Task to carry out: Scan the entries for the word "each". Every line that has it should be copied.

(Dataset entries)
══════

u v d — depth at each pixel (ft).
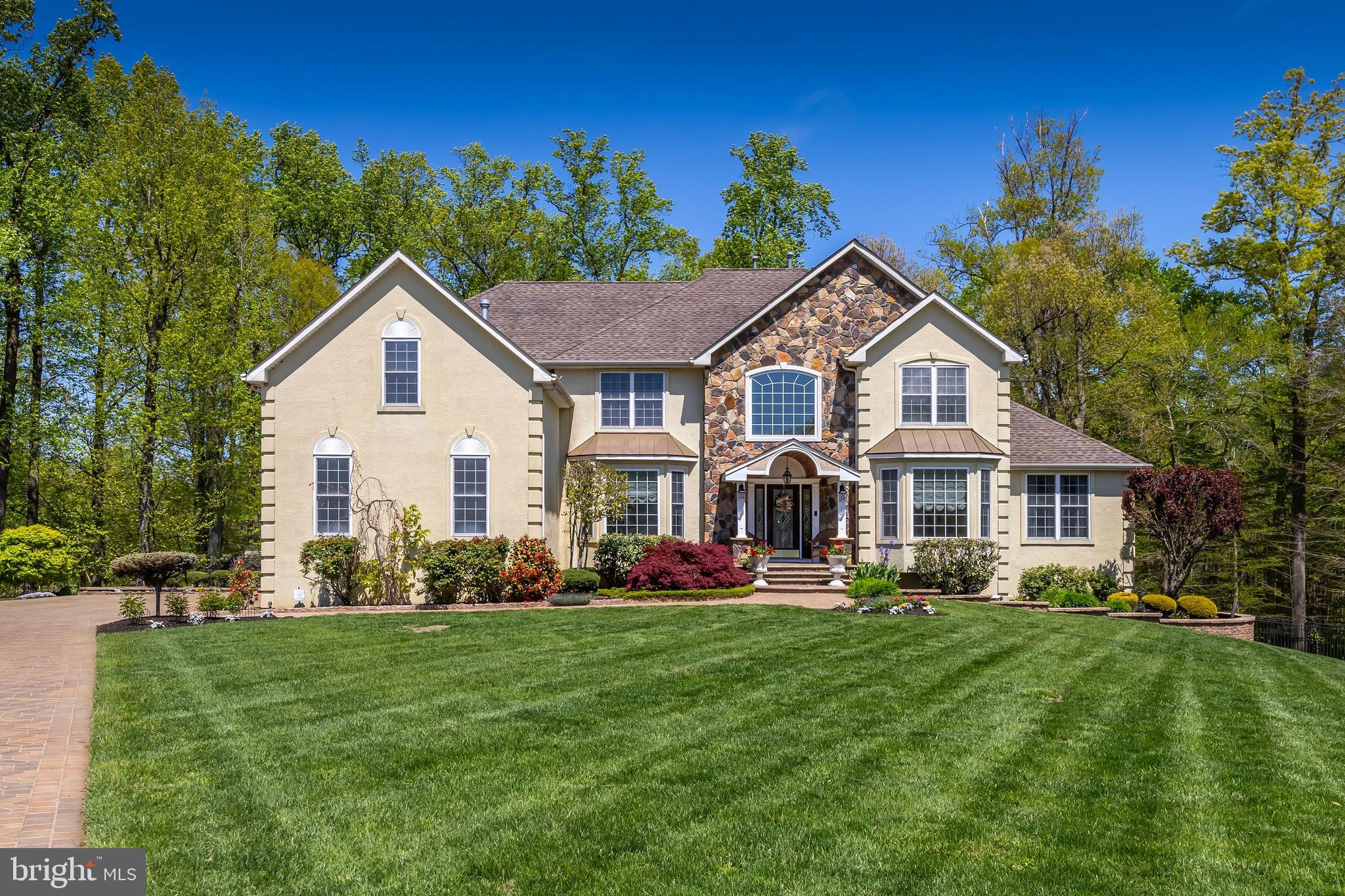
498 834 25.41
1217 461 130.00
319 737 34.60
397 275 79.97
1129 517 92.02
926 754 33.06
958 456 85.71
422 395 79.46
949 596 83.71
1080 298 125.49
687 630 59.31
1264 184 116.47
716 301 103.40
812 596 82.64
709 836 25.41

══════

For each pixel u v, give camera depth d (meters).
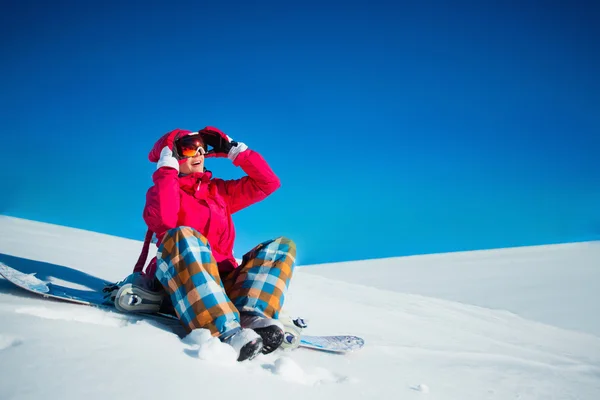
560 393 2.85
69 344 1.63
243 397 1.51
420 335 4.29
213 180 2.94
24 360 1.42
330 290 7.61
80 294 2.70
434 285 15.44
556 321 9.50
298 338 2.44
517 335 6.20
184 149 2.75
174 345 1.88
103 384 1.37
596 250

══════

Result:
u v d — depth at each pixel (ft).
For each pixel u v, give camera depth d (meters).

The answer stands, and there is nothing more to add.